> **LECTURA**
Cosas que tienes que hacer para conseguir una buena memoria

Trabajar una buena memoria

Las personas dotadas de una buena memoria prodigiosa general admiten que utilizan diversas estrategias para mejorar su capacidad y así tener mejores resultados. Pero incluso si eres un genio de la memoria, necesitarás algunas estrategias (utilizando el sentido común) que te ayudarán a olvidar las cosas con menos frecuencia. Si lo que quieres conseguir es una buena memoria, entonces no dudes en seguir leyendo porque estos consejos te ayudarán a tener una memoria mucho mejor.

Si eres una persona olvidadiza, si te cuesta estudiar porque no retienes bien los conceptos que estudias, si se te olvidan las cosas aunque te las apuntes en la agenda (o en la mano), entonces ha llegado el momento en que hagas algunas cosas para conseguir tener una buena memoria. No pierdas detalle y apúntalas para recordarlas, ¡y después ponlo en práctica!

> **CONSIGNA A**
Responde según la lectura sobre la memoria:
(i) ¿Qué admiten las personas dotadas de una buena memoria prodigiosa?
(ii) ¿En qué dos lugares se mencionan las cosas que uno se apunta y aun así olvida?
(iii) ¿Qué se indica hacer al final del texto, después de apuntar las cosas?
> **CONSIGNA B**
En la lectura sobre la memoria, enumera todas las condiciones introducidas con «si» en la oración que empieza «Si eres una persona olvidadiza».

> **DATOS REGISTRADOS**
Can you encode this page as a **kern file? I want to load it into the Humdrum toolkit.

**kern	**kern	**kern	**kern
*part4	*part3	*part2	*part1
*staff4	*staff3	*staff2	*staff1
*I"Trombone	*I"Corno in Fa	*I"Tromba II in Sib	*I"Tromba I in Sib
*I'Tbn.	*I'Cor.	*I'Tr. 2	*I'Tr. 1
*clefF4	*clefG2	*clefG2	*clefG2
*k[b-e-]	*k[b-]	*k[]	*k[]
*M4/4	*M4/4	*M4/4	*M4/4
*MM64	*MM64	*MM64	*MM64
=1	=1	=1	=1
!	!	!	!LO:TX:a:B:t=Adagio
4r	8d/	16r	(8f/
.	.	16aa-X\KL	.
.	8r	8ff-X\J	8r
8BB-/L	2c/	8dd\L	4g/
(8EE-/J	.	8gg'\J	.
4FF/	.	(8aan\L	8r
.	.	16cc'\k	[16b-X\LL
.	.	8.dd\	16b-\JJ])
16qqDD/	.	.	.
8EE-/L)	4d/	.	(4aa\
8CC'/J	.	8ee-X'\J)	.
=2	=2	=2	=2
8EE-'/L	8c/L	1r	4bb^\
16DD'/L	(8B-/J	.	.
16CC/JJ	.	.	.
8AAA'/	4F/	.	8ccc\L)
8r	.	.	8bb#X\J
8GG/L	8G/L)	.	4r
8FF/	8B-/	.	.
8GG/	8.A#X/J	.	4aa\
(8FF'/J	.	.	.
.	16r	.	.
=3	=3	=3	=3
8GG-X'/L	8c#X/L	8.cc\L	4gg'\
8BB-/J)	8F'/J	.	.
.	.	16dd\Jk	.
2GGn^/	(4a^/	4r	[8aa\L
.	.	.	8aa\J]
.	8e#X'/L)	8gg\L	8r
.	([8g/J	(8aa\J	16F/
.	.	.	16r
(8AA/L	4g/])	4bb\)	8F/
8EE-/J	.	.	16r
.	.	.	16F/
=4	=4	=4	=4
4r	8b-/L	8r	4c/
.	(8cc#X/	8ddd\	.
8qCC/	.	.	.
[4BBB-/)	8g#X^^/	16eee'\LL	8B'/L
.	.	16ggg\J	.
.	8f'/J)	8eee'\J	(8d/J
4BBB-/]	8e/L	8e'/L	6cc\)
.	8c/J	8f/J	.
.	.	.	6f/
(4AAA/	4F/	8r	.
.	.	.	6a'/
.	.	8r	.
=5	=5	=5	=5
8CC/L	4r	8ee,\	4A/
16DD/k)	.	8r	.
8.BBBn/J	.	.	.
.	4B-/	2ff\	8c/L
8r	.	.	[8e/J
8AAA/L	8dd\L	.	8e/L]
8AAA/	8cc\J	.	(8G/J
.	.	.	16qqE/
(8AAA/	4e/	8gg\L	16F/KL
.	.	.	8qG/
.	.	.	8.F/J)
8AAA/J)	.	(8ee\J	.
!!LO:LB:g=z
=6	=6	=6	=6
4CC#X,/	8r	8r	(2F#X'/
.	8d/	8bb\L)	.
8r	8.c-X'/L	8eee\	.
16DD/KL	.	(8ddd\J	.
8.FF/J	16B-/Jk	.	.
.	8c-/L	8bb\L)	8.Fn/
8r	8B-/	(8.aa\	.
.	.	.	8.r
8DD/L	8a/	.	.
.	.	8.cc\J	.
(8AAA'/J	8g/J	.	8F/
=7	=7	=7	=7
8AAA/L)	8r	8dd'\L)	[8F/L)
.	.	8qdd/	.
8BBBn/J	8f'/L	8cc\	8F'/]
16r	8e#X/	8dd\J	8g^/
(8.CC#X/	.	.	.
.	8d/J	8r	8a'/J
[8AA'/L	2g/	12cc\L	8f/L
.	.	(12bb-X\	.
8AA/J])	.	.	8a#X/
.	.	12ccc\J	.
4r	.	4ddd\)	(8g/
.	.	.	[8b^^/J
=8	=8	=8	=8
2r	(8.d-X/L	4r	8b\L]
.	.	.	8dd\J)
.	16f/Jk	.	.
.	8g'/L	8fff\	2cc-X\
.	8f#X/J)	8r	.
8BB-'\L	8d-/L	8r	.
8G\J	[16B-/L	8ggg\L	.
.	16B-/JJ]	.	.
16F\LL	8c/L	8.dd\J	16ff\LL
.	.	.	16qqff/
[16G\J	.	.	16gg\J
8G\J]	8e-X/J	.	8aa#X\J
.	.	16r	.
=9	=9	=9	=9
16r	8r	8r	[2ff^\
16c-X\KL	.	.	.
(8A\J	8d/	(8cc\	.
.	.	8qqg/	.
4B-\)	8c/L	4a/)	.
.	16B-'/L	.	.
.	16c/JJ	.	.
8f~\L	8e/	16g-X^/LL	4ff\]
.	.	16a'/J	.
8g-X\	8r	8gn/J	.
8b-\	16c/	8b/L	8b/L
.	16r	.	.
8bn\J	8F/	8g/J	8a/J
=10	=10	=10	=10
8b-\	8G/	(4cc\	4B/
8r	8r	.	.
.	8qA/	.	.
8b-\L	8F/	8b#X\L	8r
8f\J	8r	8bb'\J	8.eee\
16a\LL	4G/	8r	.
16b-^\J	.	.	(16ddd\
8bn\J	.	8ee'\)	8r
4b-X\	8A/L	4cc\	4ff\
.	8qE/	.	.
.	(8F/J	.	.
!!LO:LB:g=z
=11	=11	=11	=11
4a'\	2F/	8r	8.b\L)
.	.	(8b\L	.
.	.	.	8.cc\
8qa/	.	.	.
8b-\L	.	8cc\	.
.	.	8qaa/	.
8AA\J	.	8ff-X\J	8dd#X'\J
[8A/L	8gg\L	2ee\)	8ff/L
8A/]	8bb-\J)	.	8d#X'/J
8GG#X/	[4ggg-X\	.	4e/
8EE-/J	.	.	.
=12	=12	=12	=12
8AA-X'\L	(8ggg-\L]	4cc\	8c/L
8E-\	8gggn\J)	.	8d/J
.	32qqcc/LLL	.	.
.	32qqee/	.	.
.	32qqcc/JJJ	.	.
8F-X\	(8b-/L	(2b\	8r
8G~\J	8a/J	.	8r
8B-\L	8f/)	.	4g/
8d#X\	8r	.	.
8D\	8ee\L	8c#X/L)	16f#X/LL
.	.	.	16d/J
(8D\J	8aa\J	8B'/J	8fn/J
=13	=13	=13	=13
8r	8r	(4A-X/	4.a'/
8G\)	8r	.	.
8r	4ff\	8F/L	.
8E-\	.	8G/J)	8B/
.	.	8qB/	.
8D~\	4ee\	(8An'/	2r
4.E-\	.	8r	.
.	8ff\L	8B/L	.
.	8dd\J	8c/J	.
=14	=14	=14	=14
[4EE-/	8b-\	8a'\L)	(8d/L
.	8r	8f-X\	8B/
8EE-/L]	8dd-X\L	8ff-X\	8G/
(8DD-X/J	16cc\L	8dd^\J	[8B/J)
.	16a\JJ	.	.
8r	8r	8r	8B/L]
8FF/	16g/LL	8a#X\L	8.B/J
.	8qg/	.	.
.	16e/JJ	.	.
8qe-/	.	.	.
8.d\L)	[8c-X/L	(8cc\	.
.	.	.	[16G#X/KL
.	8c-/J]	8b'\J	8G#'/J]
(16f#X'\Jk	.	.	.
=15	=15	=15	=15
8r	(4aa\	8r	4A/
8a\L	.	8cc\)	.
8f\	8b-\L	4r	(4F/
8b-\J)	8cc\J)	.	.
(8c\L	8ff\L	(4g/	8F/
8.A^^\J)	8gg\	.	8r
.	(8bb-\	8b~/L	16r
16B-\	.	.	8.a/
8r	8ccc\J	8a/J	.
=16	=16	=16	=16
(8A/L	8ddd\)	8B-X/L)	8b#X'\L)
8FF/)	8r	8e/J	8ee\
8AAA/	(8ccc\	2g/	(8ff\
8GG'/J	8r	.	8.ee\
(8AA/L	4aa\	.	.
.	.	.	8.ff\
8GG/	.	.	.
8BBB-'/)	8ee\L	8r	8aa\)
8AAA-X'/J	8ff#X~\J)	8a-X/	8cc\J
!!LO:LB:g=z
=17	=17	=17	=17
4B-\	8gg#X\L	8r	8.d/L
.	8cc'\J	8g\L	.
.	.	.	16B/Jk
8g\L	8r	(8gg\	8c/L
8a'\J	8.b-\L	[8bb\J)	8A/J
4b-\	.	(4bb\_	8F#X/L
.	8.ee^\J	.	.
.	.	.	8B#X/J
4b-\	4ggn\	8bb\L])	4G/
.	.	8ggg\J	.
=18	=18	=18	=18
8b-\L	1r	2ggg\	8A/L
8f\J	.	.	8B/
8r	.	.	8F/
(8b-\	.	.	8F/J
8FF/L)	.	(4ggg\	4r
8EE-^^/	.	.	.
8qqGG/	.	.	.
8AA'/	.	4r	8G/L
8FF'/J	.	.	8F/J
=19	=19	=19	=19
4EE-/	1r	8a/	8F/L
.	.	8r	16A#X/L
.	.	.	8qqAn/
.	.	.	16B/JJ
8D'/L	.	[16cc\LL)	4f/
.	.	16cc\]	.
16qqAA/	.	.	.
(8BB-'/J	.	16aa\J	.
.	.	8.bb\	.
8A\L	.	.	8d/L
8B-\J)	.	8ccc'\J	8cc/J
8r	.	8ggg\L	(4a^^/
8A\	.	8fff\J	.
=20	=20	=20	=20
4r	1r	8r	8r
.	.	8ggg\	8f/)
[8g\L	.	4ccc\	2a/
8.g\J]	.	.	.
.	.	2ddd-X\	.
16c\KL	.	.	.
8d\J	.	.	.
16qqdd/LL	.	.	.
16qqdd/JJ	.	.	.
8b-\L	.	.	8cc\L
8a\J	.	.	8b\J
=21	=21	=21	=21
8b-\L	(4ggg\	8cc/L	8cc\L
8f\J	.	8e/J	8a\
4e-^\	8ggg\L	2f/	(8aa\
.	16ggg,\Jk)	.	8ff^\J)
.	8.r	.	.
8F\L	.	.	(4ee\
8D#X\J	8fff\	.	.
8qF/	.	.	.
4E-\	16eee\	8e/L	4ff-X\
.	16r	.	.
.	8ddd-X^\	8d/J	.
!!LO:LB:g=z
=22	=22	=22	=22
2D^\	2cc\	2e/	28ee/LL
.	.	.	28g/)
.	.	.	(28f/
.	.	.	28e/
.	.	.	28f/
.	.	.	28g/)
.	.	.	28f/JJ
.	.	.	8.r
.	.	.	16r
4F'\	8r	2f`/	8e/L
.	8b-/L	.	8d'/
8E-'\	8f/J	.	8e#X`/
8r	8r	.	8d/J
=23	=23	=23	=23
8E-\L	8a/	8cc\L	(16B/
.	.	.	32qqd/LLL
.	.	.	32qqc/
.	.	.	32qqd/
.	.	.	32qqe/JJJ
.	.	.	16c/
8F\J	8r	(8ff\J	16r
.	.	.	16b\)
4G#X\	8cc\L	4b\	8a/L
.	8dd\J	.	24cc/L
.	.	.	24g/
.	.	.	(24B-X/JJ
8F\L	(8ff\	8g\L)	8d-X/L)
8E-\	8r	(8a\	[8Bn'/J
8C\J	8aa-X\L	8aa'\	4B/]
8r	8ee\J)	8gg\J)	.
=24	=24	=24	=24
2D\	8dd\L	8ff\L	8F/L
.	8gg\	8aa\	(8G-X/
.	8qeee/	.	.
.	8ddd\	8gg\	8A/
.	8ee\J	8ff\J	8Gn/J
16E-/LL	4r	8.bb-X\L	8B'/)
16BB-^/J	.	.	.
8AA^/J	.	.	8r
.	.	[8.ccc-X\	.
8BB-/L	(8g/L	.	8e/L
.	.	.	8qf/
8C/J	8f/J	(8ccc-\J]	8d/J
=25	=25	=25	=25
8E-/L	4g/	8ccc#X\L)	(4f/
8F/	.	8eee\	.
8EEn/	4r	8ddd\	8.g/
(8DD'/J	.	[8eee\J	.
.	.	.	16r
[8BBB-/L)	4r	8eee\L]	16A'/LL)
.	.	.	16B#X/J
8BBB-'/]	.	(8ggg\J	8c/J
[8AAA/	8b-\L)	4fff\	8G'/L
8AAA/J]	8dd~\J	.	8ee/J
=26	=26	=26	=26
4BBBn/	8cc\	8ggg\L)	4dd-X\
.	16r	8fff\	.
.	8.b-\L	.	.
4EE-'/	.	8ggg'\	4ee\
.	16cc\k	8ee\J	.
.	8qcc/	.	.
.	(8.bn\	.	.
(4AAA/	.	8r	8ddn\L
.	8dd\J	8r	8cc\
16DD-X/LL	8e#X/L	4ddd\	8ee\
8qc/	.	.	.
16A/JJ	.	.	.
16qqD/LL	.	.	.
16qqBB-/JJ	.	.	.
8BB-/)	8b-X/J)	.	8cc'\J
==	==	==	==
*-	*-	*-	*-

> **RESPUESTA ESCRITA A**
(i) Que utilizan diversas estrategias para mejorar su capacidad y así tener mejores resultados.
(ii) En la agenda y en la mano.
(iii) Ponerlo en práctica.

> **RESPUESTA ESCRITA B**
- Ser una persona olvidadiza.
- Costarte estudiar porque no retienes bien los conceptos que estudias.
- Olvidársete las cosas aunque te las apuntes en la agenda (o en la mano).